Taoiseach Micheál Martin has said he is not in favour of a border poll for a united Ireland, saying last month that it would be “divisive”.
Mr Doherty has said the time is right to prepare for Irish unity and called on the Dublin government to actively get involved in the campaign to secure and win an Irish unity referendum.
Delivering at address at Sinn Fein’s annual Hunger Strike Commemoration, which was held online this year, Mr Doherty said: “Now is the time to step up the campaign for Irish unity.”
He said the 10 men who died on hunger strike in Long Kesh in 1981, as well as republicans who died on hunger strike in previous years, “continue to be held in the highest esteem by republicans everywhere”.
“The Good Friday Agreement, voted for by the people, contains provision for a referendum on Irish unity. Securing that referendum should now be the shared goal of everyone who supports the reunification of this island and its people.

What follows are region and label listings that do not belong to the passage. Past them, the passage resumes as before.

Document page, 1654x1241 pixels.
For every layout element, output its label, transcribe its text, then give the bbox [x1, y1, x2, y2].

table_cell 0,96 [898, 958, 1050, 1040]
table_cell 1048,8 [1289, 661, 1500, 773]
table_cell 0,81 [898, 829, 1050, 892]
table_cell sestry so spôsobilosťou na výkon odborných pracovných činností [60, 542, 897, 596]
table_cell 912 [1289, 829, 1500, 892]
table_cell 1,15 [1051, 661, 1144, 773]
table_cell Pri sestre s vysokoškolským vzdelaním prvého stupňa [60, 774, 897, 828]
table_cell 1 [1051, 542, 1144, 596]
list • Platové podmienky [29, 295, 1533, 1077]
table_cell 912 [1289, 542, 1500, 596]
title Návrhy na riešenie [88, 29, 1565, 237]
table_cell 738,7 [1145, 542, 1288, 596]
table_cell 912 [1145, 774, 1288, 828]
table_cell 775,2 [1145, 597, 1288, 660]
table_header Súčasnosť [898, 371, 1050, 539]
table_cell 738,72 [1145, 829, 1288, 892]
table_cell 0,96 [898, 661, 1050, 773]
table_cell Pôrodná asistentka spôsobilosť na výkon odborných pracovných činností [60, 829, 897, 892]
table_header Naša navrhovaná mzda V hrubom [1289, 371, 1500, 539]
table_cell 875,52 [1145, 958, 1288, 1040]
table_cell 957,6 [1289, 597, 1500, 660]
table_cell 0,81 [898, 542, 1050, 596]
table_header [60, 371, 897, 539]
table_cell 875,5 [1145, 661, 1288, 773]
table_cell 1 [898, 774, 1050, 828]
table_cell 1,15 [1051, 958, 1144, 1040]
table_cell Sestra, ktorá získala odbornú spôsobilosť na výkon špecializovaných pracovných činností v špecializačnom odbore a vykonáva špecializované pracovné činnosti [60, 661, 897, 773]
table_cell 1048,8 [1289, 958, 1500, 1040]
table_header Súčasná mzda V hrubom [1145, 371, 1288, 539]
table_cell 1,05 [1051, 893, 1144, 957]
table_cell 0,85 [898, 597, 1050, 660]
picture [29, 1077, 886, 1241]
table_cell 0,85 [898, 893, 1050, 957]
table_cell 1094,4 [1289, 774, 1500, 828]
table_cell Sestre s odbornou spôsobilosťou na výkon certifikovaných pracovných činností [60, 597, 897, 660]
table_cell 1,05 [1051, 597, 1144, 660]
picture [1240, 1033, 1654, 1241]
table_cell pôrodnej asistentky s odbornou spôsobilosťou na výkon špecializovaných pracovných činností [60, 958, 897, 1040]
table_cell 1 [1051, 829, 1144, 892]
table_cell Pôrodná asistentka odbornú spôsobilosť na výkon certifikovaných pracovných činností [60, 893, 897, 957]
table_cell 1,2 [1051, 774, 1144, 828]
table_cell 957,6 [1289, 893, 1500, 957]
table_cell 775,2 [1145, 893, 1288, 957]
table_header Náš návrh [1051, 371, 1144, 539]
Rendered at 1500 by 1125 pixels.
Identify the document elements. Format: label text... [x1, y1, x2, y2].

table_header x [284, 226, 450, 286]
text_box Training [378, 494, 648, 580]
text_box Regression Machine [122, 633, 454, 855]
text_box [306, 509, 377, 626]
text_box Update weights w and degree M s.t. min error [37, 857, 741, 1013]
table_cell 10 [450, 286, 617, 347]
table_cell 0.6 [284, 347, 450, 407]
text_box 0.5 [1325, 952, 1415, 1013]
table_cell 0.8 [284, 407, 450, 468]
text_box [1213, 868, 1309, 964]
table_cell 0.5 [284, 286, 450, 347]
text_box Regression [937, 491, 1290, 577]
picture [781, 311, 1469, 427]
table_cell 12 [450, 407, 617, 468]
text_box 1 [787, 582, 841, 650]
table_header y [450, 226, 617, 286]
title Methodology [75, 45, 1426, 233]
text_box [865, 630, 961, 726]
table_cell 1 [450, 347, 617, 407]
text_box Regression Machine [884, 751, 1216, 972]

“The discussion on Irish unity is already well under way across the island. Republicans and others who support unity are talking about what Irish unity will look like and how to secure it.
“Even those currently opposed to reunification are talking about it and considering what their place in a united Ireland would be.
“So it simply doesn’t make any sense for those who claim that the time is not right.”
“The conversation has begun. There is a role for everyone in that discussion and I’m calling on as many people as possible to get involved.
“In particular, the Irish government has a key role to play. As a co-guarantor of the Good Friday Agreement, the Irish government has a responsibility to ensure its full implementation.
“We need to see this new Irish government actively planning for unity. Warm words won’t secure or win a referendum.
“The Irish government needs to establish a Joint Oireachtas Committee on Unity, bring forward a White Paper, and convene a Citizens’ Assembly inclusive of the entire island to discuss and plan for reunification,” he said.
The DUP First Minister Arlene Foster said on Friday that she thinks people living in the north of Ireland would not vote for a united Ireland.
Speaking at the first meeting of the ‘North-South Ministerial Council’ meeting in almost four years, she said: “I have to say everyone knows my position in relation a border poll. If it was called today, of course people would vote to remain in the United Kingdom.”
Ministers of the Stormont Executive and the Dublin government took part in the meeting of the body, which was set up under the 1998 Good Friday Agreement. The meeting discussed a number of issues including the coronavirus and Brexit, and was described as “constructive” and “useful” by participants.
Although it didn’t deliver an agreement, Sinn Féin’s Michelle O’Neill said that it was good for both administrations to meet again after such a long time. “I’m delighted that we have paved the way for more meetings to take place in the years ahead,” she said.